Raw Vegan Cupcake Recipe

 Ingredients:

20 macadamia nuts,

1 teaspoon vanilla essence,

1 tablespoon coconut oil,

3 tablespoons of agave syrup,

Juice of 1 freshly squeezed lemon,

2 tablespoons of unsweetened almond milk,

1 teaspone of sea salt,

15 raw cashews,

4 persimmons,

0.5 cups of almond flour,

2 spoons of beet juice,

1 tablespoon of coconut oil,

20 blackberries

Tips:

You can keep the cream in the freezer until it reaches the consistency you want. By cooling it enough, you can easily squeeze it out.

Recipe:

1. Place 20 macadamia nuts, 1 teaspoon vanilla extract, 1 tablespoon coconut oil, 3 tablespoons agave syrup, juice of 1 lemon, 2 tablespoons unsweetened soy milk (or almond milk) and salt all in a blender.

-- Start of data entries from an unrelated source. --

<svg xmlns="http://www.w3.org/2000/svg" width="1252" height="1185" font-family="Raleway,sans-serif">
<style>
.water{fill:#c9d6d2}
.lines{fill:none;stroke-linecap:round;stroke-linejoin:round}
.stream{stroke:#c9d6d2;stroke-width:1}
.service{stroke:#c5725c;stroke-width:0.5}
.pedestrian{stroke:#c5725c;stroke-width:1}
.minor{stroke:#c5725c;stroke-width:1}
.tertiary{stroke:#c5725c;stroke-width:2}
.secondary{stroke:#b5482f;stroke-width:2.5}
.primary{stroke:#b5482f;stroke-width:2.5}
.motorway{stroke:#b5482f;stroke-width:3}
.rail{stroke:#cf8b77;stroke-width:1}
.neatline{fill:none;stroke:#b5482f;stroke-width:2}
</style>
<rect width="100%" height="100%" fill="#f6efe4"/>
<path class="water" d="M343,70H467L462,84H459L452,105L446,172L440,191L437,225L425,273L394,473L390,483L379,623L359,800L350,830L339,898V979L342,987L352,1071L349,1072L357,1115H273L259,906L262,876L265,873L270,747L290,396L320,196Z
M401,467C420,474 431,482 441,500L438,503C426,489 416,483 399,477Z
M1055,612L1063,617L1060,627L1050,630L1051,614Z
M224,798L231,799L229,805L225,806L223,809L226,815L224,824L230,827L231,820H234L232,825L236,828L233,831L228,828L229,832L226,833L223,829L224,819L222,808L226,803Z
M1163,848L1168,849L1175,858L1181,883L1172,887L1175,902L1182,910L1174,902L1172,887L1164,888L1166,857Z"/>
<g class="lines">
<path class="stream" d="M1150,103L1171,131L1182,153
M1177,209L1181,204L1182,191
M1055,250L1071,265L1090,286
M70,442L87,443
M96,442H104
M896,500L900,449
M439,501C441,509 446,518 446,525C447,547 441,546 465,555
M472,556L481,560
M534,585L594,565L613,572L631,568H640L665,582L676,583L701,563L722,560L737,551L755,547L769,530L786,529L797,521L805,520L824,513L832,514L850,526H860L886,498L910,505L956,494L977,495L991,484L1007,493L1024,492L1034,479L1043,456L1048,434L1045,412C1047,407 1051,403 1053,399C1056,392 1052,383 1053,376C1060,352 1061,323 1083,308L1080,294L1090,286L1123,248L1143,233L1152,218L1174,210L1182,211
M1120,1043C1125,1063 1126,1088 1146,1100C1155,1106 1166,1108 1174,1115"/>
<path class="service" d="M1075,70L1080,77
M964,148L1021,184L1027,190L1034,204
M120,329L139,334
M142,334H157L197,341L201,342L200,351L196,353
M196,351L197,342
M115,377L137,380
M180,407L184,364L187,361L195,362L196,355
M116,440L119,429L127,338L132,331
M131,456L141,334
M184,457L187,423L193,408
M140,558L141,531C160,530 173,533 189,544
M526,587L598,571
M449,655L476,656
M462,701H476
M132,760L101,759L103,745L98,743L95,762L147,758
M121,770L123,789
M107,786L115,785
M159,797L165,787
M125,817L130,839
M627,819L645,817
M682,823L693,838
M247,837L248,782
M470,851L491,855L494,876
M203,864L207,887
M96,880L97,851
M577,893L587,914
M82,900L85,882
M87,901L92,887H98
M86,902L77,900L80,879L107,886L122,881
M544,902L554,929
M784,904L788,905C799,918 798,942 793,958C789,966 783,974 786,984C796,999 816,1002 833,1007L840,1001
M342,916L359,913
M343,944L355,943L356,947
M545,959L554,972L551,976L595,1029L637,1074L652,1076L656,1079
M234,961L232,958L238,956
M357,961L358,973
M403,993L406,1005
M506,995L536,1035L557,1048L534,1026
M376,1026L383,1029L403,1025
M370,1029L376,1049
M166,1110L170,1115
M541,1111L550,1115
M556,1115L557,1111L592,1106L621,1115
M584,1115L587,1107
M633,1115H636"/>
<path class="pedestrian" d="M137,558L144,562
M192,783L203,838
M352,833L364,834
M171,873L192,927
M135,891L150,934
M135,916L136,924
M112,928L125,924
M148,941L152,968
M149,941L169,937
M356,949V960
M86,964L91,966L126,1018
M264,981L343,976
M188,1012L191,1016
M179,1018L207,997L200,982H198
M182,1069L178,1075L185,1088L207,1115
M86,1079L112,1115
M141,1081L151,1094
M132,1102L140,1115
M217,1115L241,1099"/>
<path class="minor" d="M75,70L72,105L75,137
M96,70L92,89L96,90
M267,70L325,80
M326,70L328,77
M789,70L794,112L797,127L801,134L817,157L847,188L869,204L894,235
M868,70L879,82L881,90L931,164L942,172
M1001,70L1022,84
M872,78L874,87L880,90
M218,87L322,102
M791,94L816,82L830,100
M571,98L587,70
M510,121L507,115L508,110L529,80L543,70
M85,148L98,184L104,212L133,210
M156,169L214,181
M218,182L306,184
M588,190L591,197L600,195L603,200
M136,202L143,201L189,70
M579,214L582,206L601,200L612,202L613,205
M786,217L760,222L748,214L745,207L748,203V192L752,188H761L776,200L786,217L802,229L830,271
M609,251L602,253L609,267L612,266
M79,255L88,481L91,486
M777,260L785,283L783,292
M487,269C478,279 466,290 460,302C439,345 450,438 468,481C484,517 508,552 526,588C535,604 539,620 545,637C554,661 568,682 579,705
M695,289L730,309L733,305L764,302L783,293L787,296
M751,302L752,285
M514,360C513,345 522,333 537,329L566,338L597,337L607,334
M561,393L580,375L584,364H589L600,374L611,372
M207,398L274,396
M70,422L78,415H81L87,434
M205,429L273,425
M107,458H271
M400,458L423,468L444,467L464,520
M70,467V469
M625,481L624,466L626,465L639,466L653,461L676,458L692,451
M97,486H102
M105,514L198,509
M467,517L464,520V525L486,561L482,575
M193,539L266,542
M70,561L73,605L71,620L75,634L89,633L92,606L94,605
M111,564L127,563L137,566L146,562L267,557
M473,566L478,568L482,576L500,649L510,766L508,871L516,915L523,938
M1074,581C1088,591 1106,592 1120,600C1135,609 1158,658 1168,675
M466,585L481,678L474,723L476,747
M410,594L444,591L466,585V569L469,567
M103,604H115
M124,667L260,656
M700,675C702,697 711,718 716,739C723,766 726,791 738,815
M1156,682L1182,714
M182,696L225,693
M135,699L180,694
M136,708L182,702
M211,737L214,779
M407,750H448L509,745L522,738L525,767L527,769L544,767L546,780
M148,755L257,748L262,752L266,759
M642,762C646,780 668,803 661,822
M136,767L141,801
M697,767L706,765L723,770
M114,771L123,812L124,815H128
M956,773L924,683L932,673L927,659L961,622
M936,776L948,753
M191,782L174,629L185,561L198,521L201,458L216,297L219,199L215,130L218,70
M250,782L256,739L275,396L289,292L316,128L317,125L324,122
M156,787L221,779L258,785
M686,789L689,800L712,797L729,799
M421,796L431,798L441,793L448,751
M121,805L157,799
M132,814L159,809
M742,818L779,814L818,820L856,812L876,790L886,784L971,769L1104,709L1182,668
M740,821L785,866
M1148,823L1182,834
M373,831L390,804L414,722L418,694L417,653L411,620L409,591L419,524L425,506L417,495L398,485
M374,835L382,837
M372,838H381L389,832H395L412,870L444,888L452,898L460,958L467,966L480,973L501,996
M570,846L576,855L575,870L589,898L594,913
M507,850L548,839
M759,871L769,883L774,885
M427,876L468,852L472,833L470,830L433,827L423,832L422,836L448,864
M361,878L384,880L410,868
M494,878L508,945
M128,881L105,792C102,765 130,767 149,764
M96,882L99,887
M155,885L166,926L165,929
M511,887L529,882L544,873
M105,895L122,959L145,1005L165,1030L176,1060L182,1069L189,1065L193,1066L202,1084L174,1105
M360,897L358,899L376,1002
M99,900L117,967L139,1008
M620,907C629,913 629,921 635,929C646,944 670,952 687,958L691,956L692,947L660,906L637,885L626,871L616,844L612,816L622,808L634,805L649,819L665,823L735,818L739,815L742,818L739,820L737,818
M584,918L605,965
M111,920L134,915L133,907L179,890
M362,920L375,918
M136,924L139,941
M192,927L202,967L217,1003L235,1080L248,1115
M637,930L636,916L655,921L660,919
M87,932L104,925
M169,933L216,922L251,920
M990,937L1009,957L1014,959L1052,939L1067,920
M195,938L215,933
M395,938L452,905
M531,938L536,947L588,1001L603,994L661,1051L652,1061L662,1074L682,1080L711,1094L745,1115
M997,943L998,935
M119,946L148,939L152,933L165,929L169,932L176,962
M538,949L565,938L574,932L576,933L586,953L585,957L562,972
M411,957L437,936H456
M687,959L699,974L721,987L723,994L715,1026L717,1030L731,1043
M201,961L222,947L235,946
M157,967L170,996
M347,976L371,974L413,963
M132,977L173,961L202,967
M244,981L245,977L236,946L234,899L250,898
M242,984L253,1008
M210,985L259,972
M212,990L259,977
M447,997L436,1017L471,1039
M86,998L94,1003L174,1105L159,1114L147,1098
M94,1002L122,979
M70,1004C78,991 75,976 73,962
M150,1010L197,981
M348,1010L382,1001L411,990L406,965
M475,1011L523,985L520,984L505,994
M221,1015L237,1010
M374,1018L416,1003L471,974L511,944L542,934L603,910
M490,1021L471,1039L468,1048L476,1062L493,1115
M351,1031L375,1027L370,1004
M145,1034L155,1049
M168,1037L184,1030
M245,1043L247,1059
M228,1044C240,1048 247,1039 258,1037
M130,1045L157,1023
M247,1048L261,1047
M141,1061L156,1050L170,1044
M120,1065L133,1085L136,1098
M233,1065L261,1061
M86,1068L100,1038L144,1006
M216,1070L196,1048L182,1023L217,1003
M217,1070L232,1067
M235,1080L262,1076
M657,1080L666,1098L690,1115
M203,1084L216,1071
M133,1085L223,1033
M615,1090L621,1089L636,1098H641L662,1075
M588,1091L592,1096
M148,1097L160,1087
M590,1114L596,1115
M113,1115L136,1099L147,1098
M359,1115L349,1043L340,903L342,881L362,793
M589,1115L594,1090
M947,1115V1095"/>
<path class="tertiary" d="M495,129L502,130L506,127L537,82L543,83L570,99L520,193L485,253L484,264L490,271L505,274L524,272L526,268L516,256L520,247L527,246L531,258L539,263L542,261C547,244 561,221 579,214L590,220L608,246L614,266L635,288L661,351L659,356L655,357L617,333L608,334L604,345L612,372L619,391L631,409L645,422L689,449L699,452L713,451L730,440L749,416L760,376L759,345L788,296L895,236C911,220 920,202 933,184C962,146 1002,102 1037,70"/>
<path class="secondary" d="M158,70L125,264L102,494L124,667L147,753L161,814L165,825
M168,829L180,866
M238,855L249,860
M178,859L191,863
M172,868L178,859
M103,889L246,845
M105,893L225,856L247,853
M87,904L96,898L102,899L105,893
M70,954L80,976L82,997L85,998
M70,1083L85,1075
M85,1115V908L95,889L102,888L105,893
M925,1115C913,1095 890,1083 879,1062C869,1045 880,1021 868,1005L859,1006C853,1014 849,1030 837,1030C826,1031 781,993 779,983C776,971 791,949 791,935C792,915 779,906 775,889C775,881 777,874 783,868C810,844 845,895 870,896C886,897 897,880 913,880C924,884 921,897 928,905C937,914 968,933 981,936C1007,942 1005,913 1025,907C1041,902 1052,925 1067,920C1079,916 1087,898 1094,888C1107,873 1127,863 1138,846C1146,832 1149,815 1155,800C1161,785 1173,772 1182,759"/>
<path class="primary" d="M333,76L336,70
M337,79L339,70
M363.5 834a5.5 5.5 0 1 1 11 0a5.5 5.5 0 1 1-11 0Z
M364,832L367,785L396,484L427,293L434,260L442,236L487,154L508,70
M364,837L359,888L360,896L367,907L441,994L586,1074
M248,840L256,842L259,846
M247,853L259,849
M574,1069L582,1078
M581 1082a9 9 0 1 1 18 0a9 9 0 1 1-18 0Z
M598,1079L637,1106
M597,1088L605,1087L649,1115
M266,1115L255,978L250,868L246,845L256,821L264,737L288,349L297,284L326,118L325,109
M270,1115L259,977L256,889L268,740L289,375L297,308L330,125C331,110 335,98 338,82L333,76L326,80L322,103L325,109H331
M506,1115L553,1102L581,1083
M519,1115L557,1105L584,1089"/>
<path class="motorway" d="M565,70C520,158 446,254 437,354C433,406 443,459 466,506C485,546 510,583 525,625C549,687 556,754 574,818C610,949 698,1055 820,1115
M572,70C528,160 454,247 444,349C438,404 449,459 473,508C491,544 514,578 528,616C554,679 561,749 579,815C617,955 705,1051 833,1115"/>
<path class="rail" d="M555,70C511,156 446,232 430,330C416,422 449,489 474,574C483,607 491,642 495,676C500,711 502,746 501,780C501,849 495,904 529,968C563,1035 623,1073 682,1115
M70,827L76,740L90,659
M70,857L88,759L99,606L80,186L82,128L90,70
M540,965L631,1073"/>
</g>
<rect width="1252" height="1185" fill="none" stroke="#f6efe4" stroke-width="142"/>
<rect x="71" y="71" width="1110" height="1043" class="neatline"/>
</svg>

2. Mix the ingredients well and run the blender at high speed until you get a smooth consistency.

3. Place the mixture in small cupcake molds, put in the freezer and leave for 15-20 minutes.

4. All cream ingredients; Pour 15 macadamia (or cashew) nuts, 4 medjool dates, 1/2 cup almond flour, 1 tablespoon beetroot powder (or lingonberry powder), 1 teaspoon lemon juice, 1 tablespoon vegan margarine into the blender and again at high speed. Blend until you get a smooth consistency.

5. Pour the cream mixture into a bowl and leave it in the freezer for 15 minutes.

6. Take the mixture out of the freezer and spray it in dots on the cupcake batter with a cake decorating tool.

7. Consume cold by garnishing with fruits.